Artur Futre

Personal information
- Full name: Artur Jorge Colaço Futre
- Date of birth: 29 April 1983 (age 43)
- Place of birth: Montijo, Portugal
- Height: 1.74 m (5 ft 9 in)
- Position: Attacking midfielder

Youth career
- 1992–1999: Sporting CP
- 1999–2000: Samouquense
- 2000–2002: Alverca

Senior career*
- Years: Team / Apps / (Gls)
- 2002–2005: Alverca / 29 / (4)
- 2005–2007: Benfica / 0 / (0)
- 2005–2006: → Maia (loan) / 21 / (2)
- 2006–2007: → Aves (loan) / 13 / (3)
- 2008–2011: Olímpico Montijo / 40 / (25)
- Total:  / 103 / (34)

International career
- 2003: Portugal U20 / 1 / (0)

= Artur Futre =

Portuguese footballer

Artur Jorge Colaço Futre (born 29 April 1983) is a Portuguese former footballer who played as an attacking midfielder.

==Club career==
Born in Montijo, Setúbal District, Futre spent most of his youth career at Sporting CP, joining their youth system at the age of 9. In 2003–04 he made his Primeira Liga debut, playing 30 minutes for F.C. Alverca in a 0–1 home loss against C.S. Marítimo on 22 August 2003; the Lisbon side had just returned from the Segunda Liga, and would be immediately relegated at the end of the season.

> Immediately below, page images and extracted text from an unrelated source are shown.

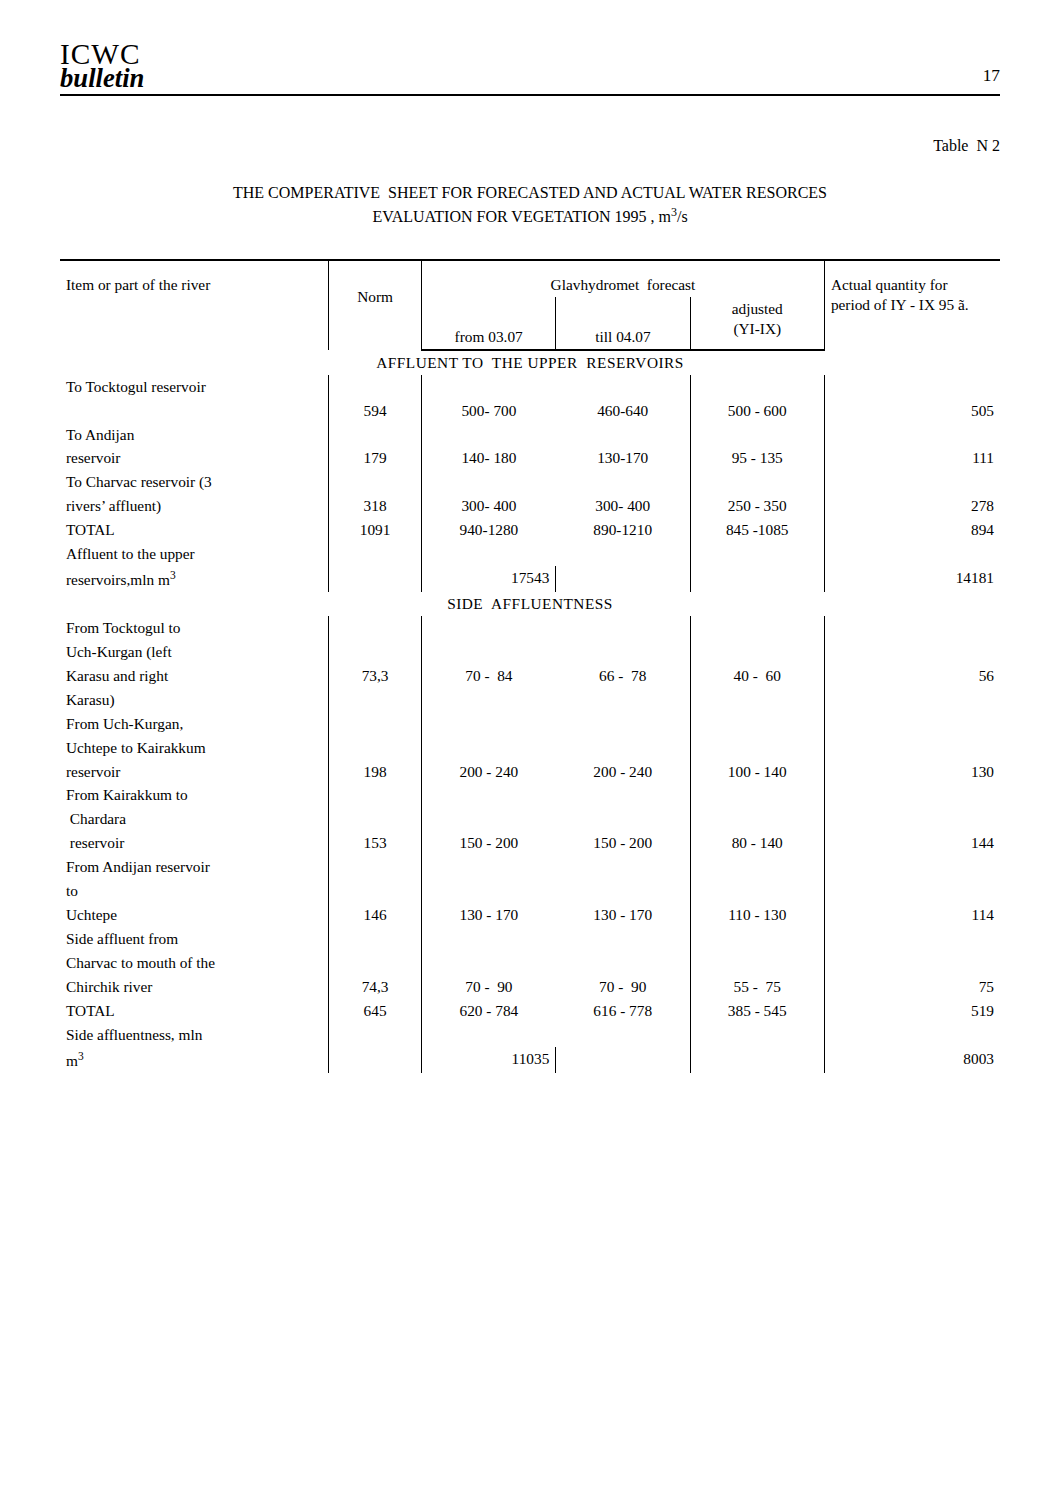ICWC
bulletin
17
Table N 2
THE COMPERATIVE SHEET FOR FORECASTED AND ACTUAL WATER RESORCES
EVALUATION FOR VEGETATION 1995 , m3/s
| Item or part of the river | Norm | Glavhydromet forecast | Actual quantity for period of IY - IX 95 ã. |
| from 03.07 | till 04.07 | adjusted (YI-IX) |
| AFFLUENT TO THE UPPER RESERVOIRS |
| To Tocktogul reservoir | | | | | |
| | 594 | 500- 700 | 460-640 | 500 - 600 | 505 |
| To Andijan | | | | | |
| reservoir | 179 | 140- 180 | 130-170 | 95 - 135 | 111 |
| To Charvac reservoir (3 | | | | | |
| rivers’ affluent) | 318 | 300- 400 | 300- 400 | 250 - 350 | 278 |
| TOTAL | 1091 | 940-1280 | 890-1210 | 845 -1085 | 894 |
| Affluent to the upper | | | | | |
| reservoirs,mln m 3 | | 17543 | | | 14181 |
| SIDE AFFLUENTNESS |
| From Tocktogul to | | | | | |
| Uch-Kurgan (left | | | | | |
| Karasu and right | 73,3 | 70 - 84 | 66 - 78 | 40 - 60 | 56 |
| Karasu) | | | | | |
| From Uch-Kurgan, | | | | | |
| Uchtepe to Kairakkum | | | | | |
| reservoir | 198 | 200 - 240 | 200 - 240 | 100 - 140 | 130 |
| From Kairakkum to | | | | | |
| Chardara | | | | | |
| reservoir | 153 | 150 - 200 | 150 - 200 | 80 - 140 | 144 |
| From Andijan reservoir | | | | | |
| to | | | | | |
| Uchtepe | 146 | 130 - 170 | 130 - 170 | 110 - 130 | 114 |
| Side affluent from | | | | | |
| Charvac to mouth of the | | | | | |
| Chirchik river | 74,3 | 70 - 90 | 70 - 90 | 55 - 75 | 75 |
| TOTAL | 645 | 620 - 784 | 616 - 778 | 385 - 545 | 519 |
| Side affluentness, mln | | | | | |
| m 3 | | 11035 | | | 8003 |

Futre was bought by S.L. Benfica in the summer of 2005, but never played any competitive matches for the club, serving two loans in the process, the first in the second tier with F.C. Maia and the second in the top flight with lowly C.D. Aves, featuring scarcely for the latter team. Subsequently, he chose to retire at only 24, going on to work as a promoter of sporting events.

Futre returned to active in 2008–09 after one year away from the game, moving to local Clube Olímpico do Montijo in the regional championships. Three years later, he retired for good.

==Personal life==
Futre's uncle, Paulo, also came through Sporting's youth academy, going on to have a professional career, playing for FC Porto and Atlético Madrid as the most notable clubs.